WYSU also hosts the Youngstown Radio Reading Service, which broadcasts on a subcarrier.

==History==

- 1967: Don Elser, Steve Grcevich, and YSU President Albert Pugsley propose a fine arts radio station for Youngstown State University and the Mahoning Valley Community
- 1969:
  - At 10:00 a.m. October 23, WYSU-FM signs on the air at 88.5 MHz as a charter member of National Public Radio, broadcasting 12 hours daily from its studios in room 310 of the former Valley Park Motel on Wick Avenue.
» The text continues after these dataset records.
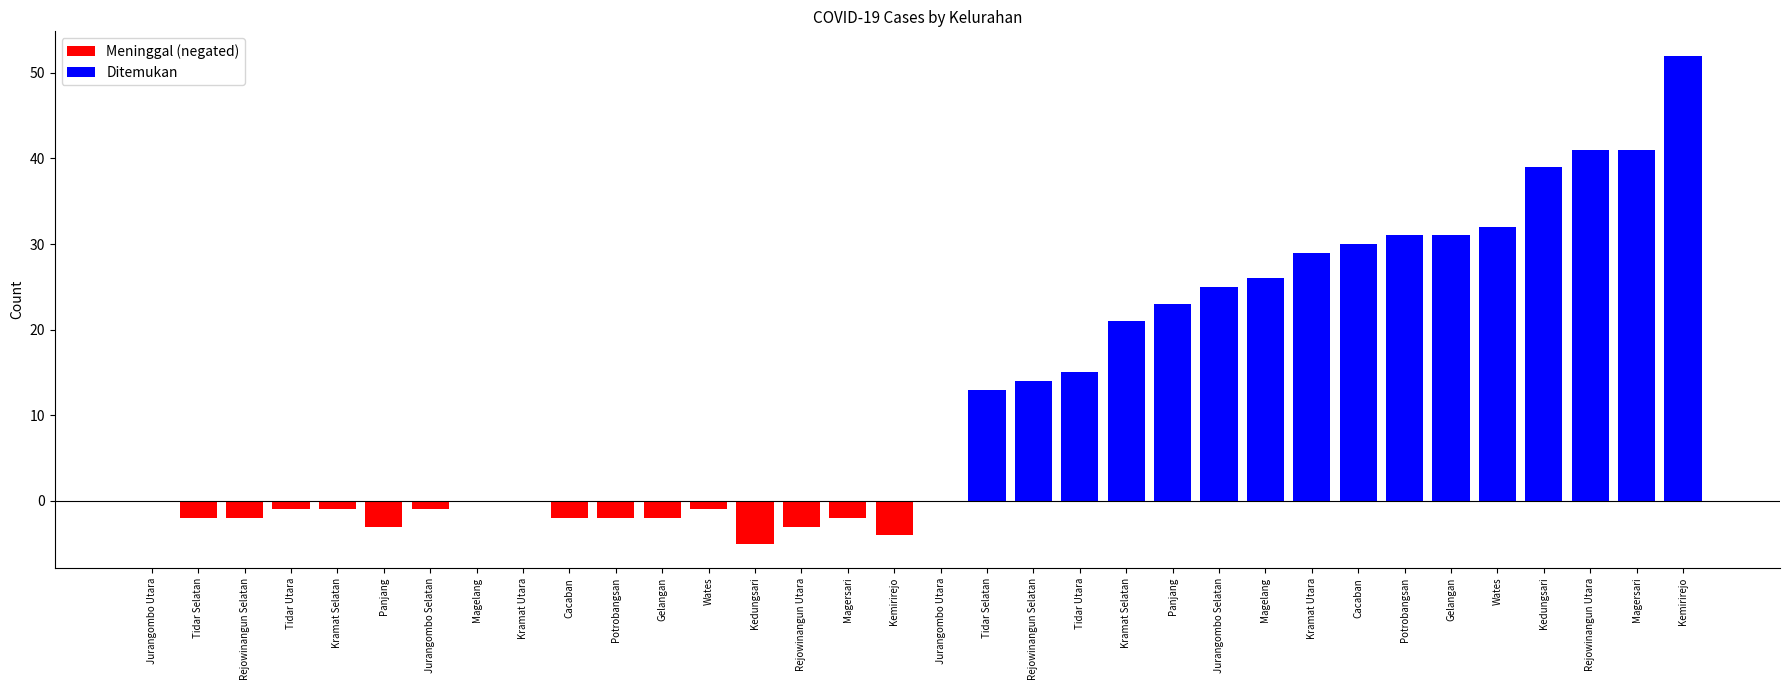

Is it true that Ditemukan equals 31 at Gelangan?

True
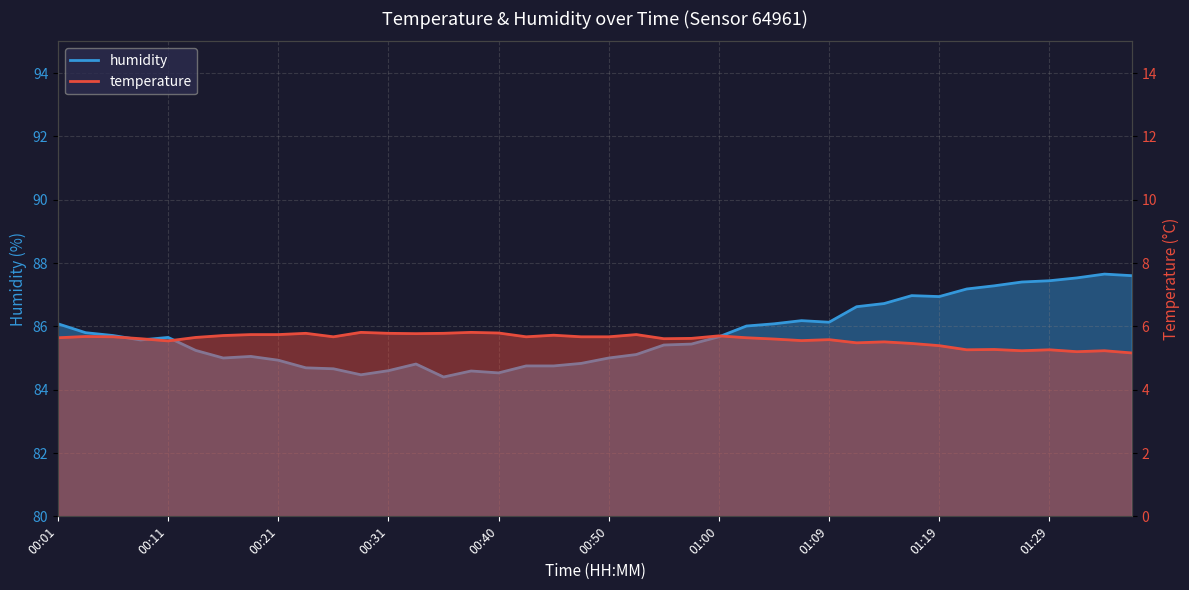

True or false: temperature and humidity intersect in this chart.

False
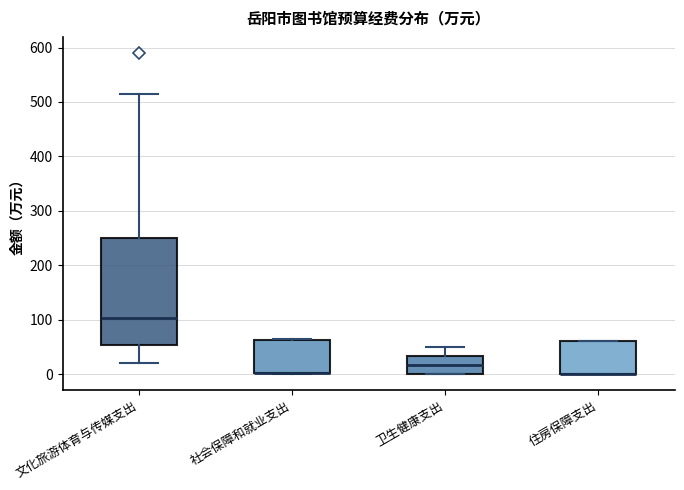

Where is the lower edge of the box for 社会保障和就业支出 on the y-axis? The values are not printed on the chart, so give them approximately, as read against the axis.

0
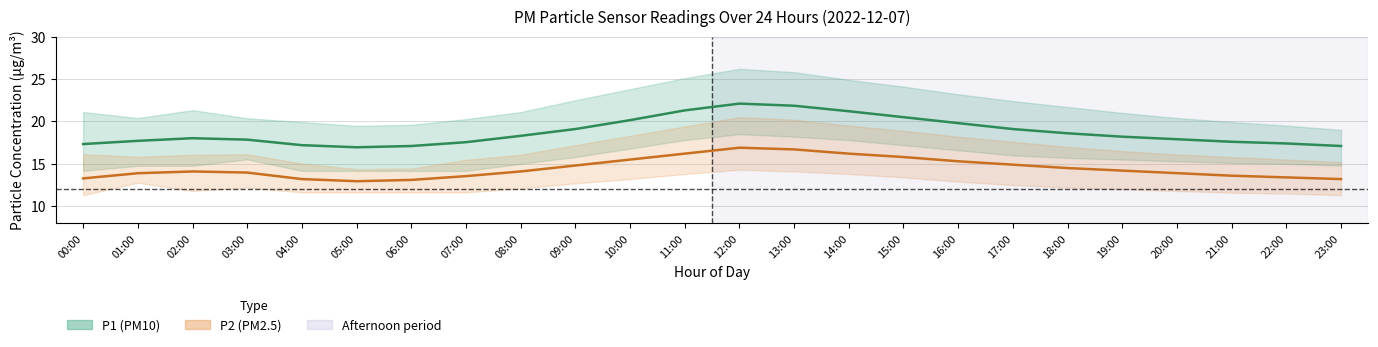

The value of P1 (PM10) estimate at 10:00 is 8.8. True or false?

False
Original staff members were:
    - Steve Grcevich, Director of Telecommunications
    - Bill Foster, Announcer/Record Librarian
    - Polly Golden, Secretary
    - Lew Moler, Chief Engineer
    - Richard Stevens, Program Director
  - Began airing All Things Considered
  - Aired first edition of Folk Festival with Charles Darling
- 1971: Became part of the first radio network using satellite delivery of programs
- 1972: Aired first edition of Now's The Time with Martin Berger
- 1973: Began airing Saturday Night on Broadway with Don Elser
- 1974: Began 18-hour broadcast day
- 1976: Moved studios to newly built Cushwa Hall
- 1980:
  - Began 24-hour broadcast day
  - First on-air fundraiser
- 1985:
  - Morning Edition began
  - Robert Peterson named director
- 1987:
  - Bill Foster passes away
  - Barbara Krauss named announcer/producer
- 1988: Ann Cliness named announcer/producer
- 1990: Began summer bus excursions to Blossom Music Center
- 1991:
  - Began operation of new 50,000 watt transmitter with antenna moved to WKBN tower
  - Aired live coverage of the first Gulf War
- 1993: Ashtabula translator began operation at 90.1 FM
- 1995: New Wilmington translator began operation at 89.9
- 1996:
  - Added state-of-the-art digital editing equipment
  - Sponsored first Mad About The Arts
  - Automated overnight programs
- 1997: Added political affairs program Commentary Cafe
- 1998:
  - Michael Cervone named announcer/producer
  - Improved New Wilmington signal by moving translator to 97.5 FM
- 2000:
  - First station-sponsored European tour: Great Britain
  - Gary Sexton named director of broadcasting
  - Added website & streaming audio
  - Initiated Robert W. Peterson Scholarship
- 2001:
  - David Luscher named associate director
  - Aired live coverage of 9/11
  - Expanded news programming
- 2003:
  - Began broadcasting Youngstown 2010 simulcasts with PBS 45 &49
  - Added A Prairie Home Companion
- 2004: Installed digital equipment in the broadcast studios
- 2006: Began first strategic planning process since station made its debut
- 2007:
  - Began broadcasting in HD (digital)
  - Began Lincoln Avenue community affairs program
- 2008:
  - Added all-classical HD channel
  - Added all-classical Internet stream

==Translators==
WYSU simulcasts on two low-power transmitters: W201DP in Ashtabula, broadcasting on 88.1 MHz with 38 watts, and W209CQ in New Wilmington, Pennsylvania, broadcasting on 89.7 MHz with 27 watts.